Program to print all the prime numbers from 1 to 100.

An algorithm to print all the prime numbers up to 100.

We will implement a simple algorithm in javascript to print all the prime numbers from 1 to 100. Everything will be written in ES6.

This problem is also called the Sieve of Eratosthenes.

Sieve of Eratosthenes

It is a very old and simple algorithm to find the all the prime numbers in a given range.

How it works

• We loop all the numbers from 2 up to N.
• In each iteration we mark the current number as true and all the other numbers that are divisble by the current number as false.
• Then we move to the next number and check if it marked as true or false.
• If it is false then we move to next number and repeat the same steps again.
• If it is true then we mark all the next numbers divisible by it as false and repeat the same.

Example

Input:
10

Output:
[2, 3, 4, 5, 6, 7, 8, 9, 10]
[2] = true
[4] = false
[6] = false
[8] = false
[10] = false

[3] = true
[6] = false
[9] = false

[5] = true
[7] = true

2, 3, 5, 7 are the prime numbers from 2 to 10

Implementation

• We will create an array of N + 1 items and mark them as true.
• Then we will mark the 0th and 1st element as false in the beginning.
• We will then loop from 2 to N and mark all the number divisble by current number as false.
• We will repeat the same for all the number which will be marked as true.

let allPrimes = (n) => {
   //Create new n+1 array and mark them as true
   let isPrime = new Array(n+1).fill(true);
   isPrime[0] = false;
   isPrime[1] = false;
  
   let primes = [];

   for(let i = 2; i <= n; i++){
     //if the number is  
     if(isPrime[i] === true){
        primes.push(i); 
     }
     
      //mark all the numbers divisible i as false
      let next = i * i;
      while (next <= n) {
        isPrime[next] = false;
        next += i;
      }  
   }

   return primes;
}

Input:
console.log(allPrimes(100));

Output:
[2, 3, 5, 7, 11, 13, 17, 19, 23, 29, 31, 37, 41, 43, 47, 53, 59, 61, 67, 71, 73, 79, 83, 89, 97]
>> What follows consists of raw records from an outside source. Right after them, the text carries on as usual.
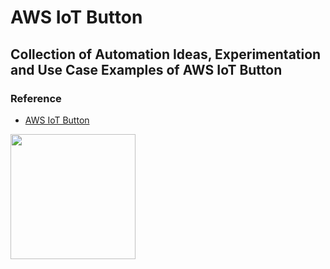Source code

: # AWS IoT Button 

## Collection of Automation Ideas, Experimentation and Use Case Examples of AWS IoT Button

### Reference

* [AWS IoT Button](https://aws.amazon.com/iotbutton/) 

<img src="https://d0.awsstatic.com/IoT/assets/aws_iot_button.png" width="200">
Time complexity: O(n * log(log(n))).

Space complexity: O(n).

Time and Space complexity

• We are finding the all reciprocals of each prime numbers like n(1/2 + 1/3 + 1/5 + 1/7 ... + 1/n) and we are doing it for all the numbers upto n = O(n * log(log(n))). Learn more about it here.
• We are storing all the prime numbers in an array and in the worst case all the numbers can be prime, so Space complexity is O(n).